> **Verilen görev 1**:
Karar metnine göre aşağıdaki soruları yanıtlayın:
(a) Uyuşmazlık Mahkemesinin toplantısı hangi tarihte yapıldı?
(b) Raportör-Hakimin adı nedir?
(c) Dava hangi talep ile açılmıştır?
> **Verilen görev 2**: Karar metninde "A. İlk İnceleme" sözleriyle başlayıp "birliğiyle karar verildi." sözlerine kadar giden kısmı hiç değiştirmeden tekrar yazın.
> **Verilen görev 3**: Görev uyuşmazlığına ilişkin karar metnini kaldığı yerden devam ettirerek sonraki kısmını yazın.

**** Belge bölümü ****

IV. İNCELEME VE GEREKÇE

 

A. İlk İnceleme

 

13. Uyuşmazlık Mahkemesinin Muammer TOPAL'ın başkanlığında, Üyeler Nilgün TAŞ, Doğan AĞIRMAN, Eyüp SARICALAR, Ahmet ARSLAN, Mahmut BALLI ve Bilal ÇALIŞKAN’ın katılımlarıyla yapılan 26/12/2022 tarihli toplantısında; 2247 sayılı Kanun'un 27. maddesi gereğince yapılan incelemeye göre, davalı vekilinin, anılan Kanun'un 10/2. maddesinde öngörülen yönteme uygun olarak yaptığı görev itirazının reddedilmesi ve 12/1. maddede belirtilen süre içinde başvuruda bulunması üzerine Yargıtay Cumhuriyet Başsavcısınca, 10. maddede öngörülen biçimde olumlu görev uyuşmazlığı çıkarıldığı ve usule ilişkin herhangi bir noksanlık bulunmadığı anlaşıldığından, görev uyuşmazlığının esasının incelenmesine oy birliğiyle karar verildi.

 

B. Esasın İncelenmesi

 

14. Raportör-Hakim Arzu ÇETİNDERE ŞAŞI'nın, davanın çözümünde adli yargının görevli olduğu yolundaki raporu ile dosyadaki belgeler okunduktan, ilgili Başsavcılarca görevlendirilen Yargıtay Cumhuriyet Savcısı Halil İbrahim ÇİFTÇİ'nin davada adli yargınınDanıştay Savcısı Yakup BAL’ın ise idari yargının görevli olduğu yolundaki sözlü açıklamaları da dinlendikten sonra gereği görüşülüp düşünüldü:

 

15. Dava, idari soruşturma sırasında, soruşturma heyet başkanının işkencesine maruz kalındığı ileri sürülerek, uğranılan maddi ve manevi zararın tazmini talebiyle açılmıştır.

**** Veri içeriği ****

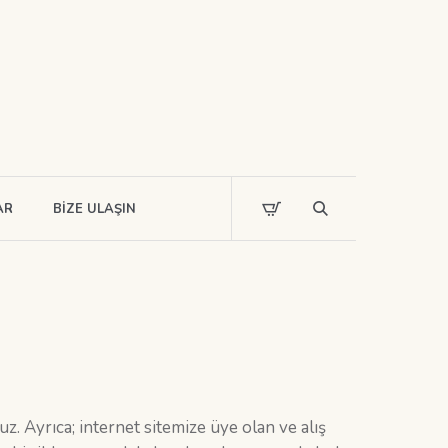
AR
BIZE ULAŞIN
. Ayrıca; internet sitemize üye olan ve alış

****

> **Cevap alanı 1**:
(a) 26/12/2022
(b) Arzu ÇETİNDERE ŞAŞI
(c) Uğranılan maddi ve manevi zararın tazmini talebiyle

> **Cevap alanı 2**:
A. İlk İnceleme

 

13. Uyuşmazlık Mahkemesinin Muammer TOPAL'ın başkanlığında, Üyeler Nilgün TAŞ, Doğan AĞIRMAN, Eyüp SARICALAR, Ahmet ARSLAN, Mahmut BALLI ve Bilal ÇALIŞKAN’ın katılımlarıyla yapılan 26/12/2022 tarihli toplantısında; 2247 sayılı Kanun'un 27. maddesi gereğince yapılan incelemeye göre, davalı vekilinin, anılan Kanun'un 10/2. maddesinde öngörülen yönteme uygun olarak yaptığı görev itirazının reddedilmesi ve 12/1. maddede belirtilen süre içinde başvuruda bulunması üzerine Yargıtay Cumhuriyet Başsavcısınca, 10. maddede öngörülen biçimde olumlu görev uyuşmazlığı çıkarıldığı ve usule ilişkin herhangi bir noksanlık bulunmadığı anlaşıldığından, görev uyuşmazlığının esasının incelenmesine oy birliğiyle karar verildi.

> **Cevap alanı 3**:
 

16. Dosyanın incelenmesinden davacı iddiasının, Bilecik İli, Bozüyük Dodurga Jandarma Komutanlığındauzman jandarma çavuş olarak görev yaptığı Eylül/2003 tarihinde, MP-5 marka tabanca ile kütüklük, şarjör ve mermi kaybolması olayı ile ilgili olarak hakkında yürütülen idari soruşturma sırasında, soruşturma heyeti başkanı tarafından işkenceye maruz kaldığı yönünde olduğu, bu kapsamda HV.K.K. 1. Hava Kuvveti Komutanlığı Askeri Mahkemesince yapılan yargılama neticesinde, sanığın hapis cezası ile cezalandırılmasına karar verildiği, olayda davalı idarenin hizmet kusuru olduğundan bahisle maddi ve manevi zararın tazminine karar verilmesinin istendiği anlaşılmıştır.

 

17. Yukarıda söz edilen mevzuat hükümleri uyarınca, memurlar ve diğer kamu görevlilerinin yetkilerini kullanırken kusurlu davrandıklarından bahisle haklı ya da haksız olarak yargı mercileri önüne çıkarılmasını önlemek ve kamu hizmetinin sekteye uğratılmadan yürütülmesini sağlamak suretiyle kamu düzenini korumak amaçlanmış aynı zamanda, zarara uğrayan kişi bakımından, memurlar veya diğer kamu görevlilerine oranla ödeme gücü daha yüksek olan idare muhatap kılınmıştır.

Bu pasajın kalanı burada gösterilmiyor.